_LA TAREA_. Reescribe como una lista breve el párrafo que empieza con «María Vanesa de las Mercedes es paralítica cerebral», conservando sus datos principales.

22 diciembre 2007

Agarimo


María Vanesa de las Mercedes es paralítica cerebral. Estudió en una época, aún reciente, en la que en las escuelas se seguía todavía lo que se conocía como integración y que fundamentalmente consistía en que se educaba como se vive, es decir, a todos juntos. Las niñas y niños de su clase se solidarizaron con ella con toda la colaboración que los niños son capaces de prestar y toda la sincera crueldad que tienen, sin saberlo. Le costaba mucho aprender y sobre todo hablar, todo en ella iba con retardo. Sobre todo se excitaba y daba muchos gritos, babeaba, torcía la boca, hablaba con una guturalidad aguda y enervante, y eso cuando se podían entender sus gritos, que eran como palabras desfiguradas. Aprendía lo que menos podía nadie imaginarse pero, de repente un día, llegaba sabiéndose el aparato digestivo o lo referente a la cuestión menos esperada. Su padre le decía a la tutora que dónde habría aprendido la niña todas esas palabrotas. Los ocho años de enseñanza básica que cursó María Vanesa de las Mercedes fueron para ella un paréntesis de dicha y un recuerdo perecedero de felicidad en su mente atípica.

_REGISTROS GUARDADOS_.
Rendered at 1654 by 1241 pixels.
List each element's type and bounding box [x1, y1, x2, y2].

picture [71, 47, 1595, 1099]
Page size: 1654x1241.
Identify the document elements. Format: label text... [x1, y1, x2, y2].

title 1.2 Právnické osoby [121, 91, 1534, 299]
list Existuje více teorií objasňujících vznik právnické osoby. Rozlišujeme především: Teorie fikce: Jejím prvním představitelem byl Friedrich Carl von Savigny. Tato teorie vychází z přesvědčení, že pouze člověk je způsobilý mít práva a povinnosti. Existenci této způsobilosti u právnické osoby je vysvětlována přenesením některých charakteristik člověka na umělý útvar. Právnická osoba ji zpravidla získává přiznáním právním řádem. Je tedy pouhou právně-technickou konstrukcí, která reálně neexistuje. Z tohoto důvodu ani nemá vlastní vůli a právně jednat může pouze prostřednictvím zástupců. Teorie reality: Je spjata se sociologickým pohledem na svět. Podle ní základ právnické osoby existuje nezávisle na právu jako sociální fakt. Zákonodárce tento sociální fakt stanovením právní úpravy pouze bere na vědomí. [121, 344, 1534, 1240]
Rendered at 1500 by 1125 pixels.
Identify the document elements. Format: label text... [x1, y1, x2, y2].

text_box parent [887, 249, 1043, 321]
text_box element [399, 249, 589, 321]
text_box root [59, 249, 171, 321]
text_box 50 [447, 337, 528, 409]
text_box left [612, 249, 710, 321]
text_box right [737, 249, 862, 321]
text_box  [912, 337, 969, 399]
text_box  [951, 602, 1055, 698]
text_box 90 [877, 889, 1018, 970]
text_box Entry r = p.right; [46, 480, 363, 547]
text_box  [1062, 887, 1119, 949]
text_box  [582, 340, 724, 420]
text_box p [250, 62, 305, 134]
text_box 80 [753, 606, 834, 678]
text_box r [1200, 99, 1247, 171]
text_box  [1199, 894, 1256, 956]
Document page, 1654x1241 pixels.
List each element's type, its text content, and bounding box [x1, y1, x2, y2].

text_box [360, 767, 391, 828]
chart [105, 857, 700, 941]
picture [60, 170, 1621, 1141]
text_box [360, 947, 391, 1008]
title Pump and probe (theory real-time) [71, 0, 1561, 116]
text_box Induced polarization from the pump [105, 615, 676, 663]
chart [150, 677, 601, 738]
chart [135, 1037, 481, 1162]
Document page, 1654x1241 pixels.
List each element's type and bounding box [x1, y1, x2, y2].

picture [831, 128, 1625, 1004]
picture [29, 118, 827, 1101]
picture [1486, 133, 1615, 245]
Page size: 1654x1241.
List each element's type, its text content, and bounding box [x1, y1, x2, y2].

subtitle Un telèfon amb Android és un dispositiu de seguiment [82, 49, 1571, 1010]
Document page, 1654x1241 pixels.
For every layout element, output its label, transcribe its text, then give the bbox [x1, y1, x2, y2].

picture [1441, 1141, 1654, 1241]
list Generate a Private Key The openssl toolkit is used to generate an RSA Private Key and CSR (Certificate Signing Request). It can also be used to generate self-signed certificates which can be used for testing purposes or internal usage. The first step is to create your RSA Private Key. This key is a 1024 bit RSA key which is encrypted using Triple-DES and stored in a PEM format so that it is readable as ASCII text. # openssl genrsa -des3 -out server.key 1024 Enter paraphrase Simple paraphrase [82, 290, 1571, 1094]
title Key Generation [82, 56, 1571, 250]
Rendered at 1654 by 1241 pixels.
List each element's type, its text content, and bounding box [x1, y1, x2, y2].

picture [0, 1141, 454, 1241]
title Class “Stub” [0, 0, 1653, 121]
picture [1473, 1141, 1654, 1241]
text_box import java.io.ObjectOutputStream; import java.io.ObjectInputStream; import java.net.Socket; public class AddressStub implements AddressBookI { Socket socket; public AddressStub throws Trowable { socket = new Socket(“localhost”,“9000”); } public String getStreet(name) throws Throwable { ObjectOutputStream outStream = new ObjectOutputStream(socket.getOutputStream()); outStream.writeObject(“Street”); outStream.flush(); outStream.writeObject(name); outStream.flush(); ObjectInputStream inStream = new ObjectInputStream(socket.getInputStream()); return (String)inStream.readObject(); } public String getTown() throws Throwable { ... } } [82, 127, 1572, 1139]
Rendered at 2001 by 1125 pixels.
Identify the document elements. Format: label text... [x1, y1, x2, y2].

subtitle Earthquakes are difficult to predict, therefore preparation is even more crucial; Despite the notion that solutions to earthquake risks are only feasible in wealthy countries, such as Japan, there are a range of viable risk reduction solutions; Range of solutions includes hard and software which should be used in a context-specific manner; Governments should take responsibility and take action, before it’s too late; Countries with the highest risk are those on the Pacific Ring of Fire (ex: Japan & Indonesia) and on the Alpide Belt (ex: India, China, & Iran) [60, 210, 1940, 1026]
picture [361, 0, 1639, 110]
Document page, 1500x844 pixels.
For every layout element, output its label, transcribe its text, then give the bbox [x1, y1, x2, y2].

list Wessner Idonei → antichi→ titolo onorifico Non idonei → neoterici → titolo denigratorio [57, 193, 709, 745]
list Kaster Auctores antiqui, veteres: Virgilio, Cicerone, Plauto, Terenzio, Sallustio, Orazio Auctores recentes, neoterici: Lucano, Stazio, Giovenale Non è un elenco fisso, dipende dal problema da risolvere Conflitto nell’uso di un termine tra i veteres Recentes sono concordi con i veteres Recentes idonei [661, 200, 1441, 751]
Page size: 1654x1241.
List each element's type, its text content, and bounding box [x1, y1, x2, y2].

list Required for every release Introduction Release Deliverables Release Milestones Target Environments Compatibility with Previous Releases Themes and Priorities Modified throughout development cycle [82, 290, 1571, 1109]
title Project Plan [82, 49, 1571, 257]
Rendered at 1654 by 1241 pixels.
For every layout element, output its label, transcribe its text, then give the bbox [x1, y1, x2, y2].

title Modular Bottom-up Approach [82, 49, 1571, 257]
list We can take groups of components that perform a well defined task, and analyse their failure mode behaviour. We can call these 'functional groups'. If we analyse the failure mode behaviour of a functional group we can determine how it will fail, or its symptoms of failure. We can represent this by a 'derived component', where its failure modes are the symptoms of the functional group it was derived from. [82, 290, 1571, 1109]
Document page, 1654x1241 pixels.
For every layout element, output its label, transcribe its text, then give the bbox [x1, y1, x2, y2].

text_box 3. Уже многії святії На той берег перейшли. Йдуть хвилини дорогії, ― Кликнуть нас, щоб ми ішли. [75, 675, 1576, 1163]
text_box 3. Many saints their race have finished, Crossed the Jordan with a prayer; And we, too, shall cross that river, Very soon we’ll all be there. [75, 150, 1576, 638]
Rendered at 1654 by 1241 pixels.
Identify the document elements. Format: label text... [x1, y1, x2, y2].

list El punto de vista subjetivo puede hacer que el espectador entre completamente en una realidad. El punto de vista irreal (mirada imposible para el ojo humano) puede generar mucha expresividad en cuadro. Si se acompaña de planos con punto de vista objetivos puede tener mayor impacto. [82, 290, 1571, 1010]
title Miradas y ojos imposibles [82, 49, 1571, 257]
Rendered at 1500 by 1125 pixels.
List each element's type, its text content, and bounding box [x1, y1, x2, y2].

_RESPUESTA AL EJERCICIO_.
- María Vanesa de las Mercedes es paralítica cerebral.
- Estudió cuando en las escuelas aún se seguía la integración, es decir, educar a todos juntos.
- Sus compañeros se solidarizaron con ella, con su colaboración y también con una crueldad sincera e inconsciente.
- Le costaba mucho aprender y, sobre todo, hablar. Todo en ella iba con retardo.
- Se excitaba, gritaba, babeaba, torcía la boca y hablaba con una guturalidad aguda y enervante.
- A veces llegaba sabiendo algo inesperado, como el aparato digestivo.
- Su padre preguntaba a la tutora dónde habría aprendido tantas palabrotas.
- Sus ocho años de enseñanza básica fueron para ella un paréntesis de dicha y un recuerdo perecedero de felicidad.